All of which gets me to wondering if the term “Hot-headed” was indeed a little bit of folk wisdom that was just ahead of its time. If you’ve got disgruntled people around, turning the air conditioning down seems to make sense. It also explains why not many revolutions happen in the middle of winter.
Safer Bar Glasses
Wired has a very interesting article on some new kinds of glass that are under development by Corning Glass Works. The new material seems to be so strong (if I read this right) that throwing a glass would break what it hits…not the glass itself.
But while this might make dandy barware, “Hello, Houston?” The problem is that we [presently] live in a disposable society. Present-day economics just don’t allow for “forever” products. There’s no money to be made in them.
Just like I am a huge fan of Corel dishes (anything that can last 10-years on a sailboat and still look virtually new is great stuff, right?) I am a huge fan of truly unbreakable glassware.
Not only would be it a lot safer (not breaking in the kitchen for example, thus no risk of injury) but it would reduce replacement costs and one and on…
Why is it, then, that like those traffic signal lights which would last year-after-year, these seem unlikely to make it to the consumer market? The answer is simple: Recurring revenue. And what’s our old saying around here?
Everything’s a business model. So as cool as super glass may sound, I wouldn’t expect to see it anywhere but on disposable electronics for a long time to come. What glassware maker in their right mind would run themselves out of business?
That Didn’t Work Out So Well…
A story that is slowly making its way around the web may be of interest, namely it says that a flu shot may have actually increased chances of people getting H1N1 flu.
Watch List: Coronavirus
Not that you need to stay home, lock the doors and put up sealing tape around doors and windows yet, however. Our consulting medical dude just says Keep an eye on it:
“This new corona virus is no biggie yet. But worth keeping an eye on. Good: doesn’t seem to spread person to person easily. Bad: worse than SARS it attacks kidney & lung; not just lungs...”
That does it: I’m canceling my plans to go to Riyadh for the weekend.
Old and Sexless
Say, here’s one of those “Don’t quite know what to make of it…” stories. On the BBC website is the headline “Eunuchs reveal clues to why women live longer than men…” sounds innocent enough on the surface. But on reading the article seems to get around to male sex hormones tend to cause males to die younger.

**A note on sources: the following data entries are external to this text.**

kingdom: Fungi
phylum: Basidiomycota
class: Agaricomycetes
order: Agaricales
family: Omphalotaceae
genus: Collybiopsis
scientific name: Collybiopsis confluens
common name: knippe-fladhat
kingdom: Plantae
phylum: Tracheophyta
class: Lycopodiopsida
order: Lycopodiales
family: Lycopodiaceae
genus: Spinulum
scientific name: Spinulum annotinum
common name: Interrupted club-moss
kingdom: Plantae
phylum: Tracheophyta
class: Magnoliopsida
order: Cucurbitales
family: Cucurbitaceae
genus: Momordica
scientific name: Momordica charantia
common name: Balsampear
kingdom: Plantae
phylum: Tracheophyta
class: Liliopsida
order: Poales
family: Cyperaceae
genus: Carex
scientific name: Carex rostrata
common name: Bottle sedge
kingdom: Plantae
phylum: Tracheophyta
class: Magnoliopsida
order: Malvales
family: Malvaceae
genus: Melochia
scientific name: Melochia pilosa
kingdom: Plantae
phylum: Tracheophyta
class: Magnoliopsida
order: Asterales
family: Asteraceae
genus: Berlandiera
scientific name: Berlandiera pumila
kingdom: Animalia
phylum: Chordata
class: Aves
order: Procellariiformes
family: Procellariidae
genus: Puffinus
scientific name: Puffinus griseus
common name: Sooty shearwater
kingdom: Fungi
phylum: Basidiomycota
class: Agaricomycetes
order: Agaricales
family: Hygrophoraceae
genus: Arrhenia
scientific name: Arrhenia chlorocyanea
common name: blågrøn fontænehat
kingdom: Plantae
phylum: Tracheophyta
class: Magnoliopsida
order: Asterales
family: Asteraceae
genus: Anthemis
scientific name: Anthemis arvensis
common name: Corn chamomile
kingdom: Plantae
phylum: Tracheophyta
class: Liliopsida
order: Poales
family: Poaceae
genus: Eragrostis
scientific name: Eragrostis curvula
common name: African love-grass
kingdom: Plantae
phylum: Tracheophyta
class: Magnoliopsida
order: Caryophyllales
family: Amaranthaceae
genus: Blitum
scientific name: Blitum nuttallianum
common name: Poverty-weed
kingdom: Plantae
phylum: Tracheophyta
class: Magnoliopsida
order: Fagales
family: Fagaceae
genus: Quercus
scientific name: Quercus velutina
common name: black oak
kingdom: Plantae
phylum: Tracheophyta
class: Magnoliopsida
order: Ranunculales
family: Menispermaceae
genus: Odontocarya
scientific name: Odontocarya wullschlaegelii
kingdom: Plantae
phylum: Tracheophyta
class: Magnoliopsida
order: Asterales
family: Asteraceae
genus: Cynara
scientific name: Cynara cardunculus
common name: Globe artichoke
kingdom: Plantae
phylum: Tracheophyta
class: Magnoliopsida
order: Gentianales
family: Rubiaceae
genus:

Which leaves an interesting question lingering for medical ethicists: Pass on bedding the babes, sing soprano and pay 10-20 more years of taxes? That ought to result in a political-correctness festival.
Once again, I must warn you to be wary of the French! They are trying to keep the use of the word “Chateau” only on wines made in France. But, claims the US, estate-bottled here in America ought to be able to use the same wording.
After all, seems clear here in the Outback that McMansion Bottled just somehow doesn’t have the pizzazz of Chateau Bottled. Such are the problems of Europe and it’s why they’re going down the tube.
We “Be laboring” the Point
But…another one of those controversial fill-in Ref calls last night let the Seahawks win. They didn’t do jack the whole time we lived in the Northwest, but if this is what it takes….
Secretly, we hear there will be no settlement of the Ref’s lockout until ad and beer sales hurt.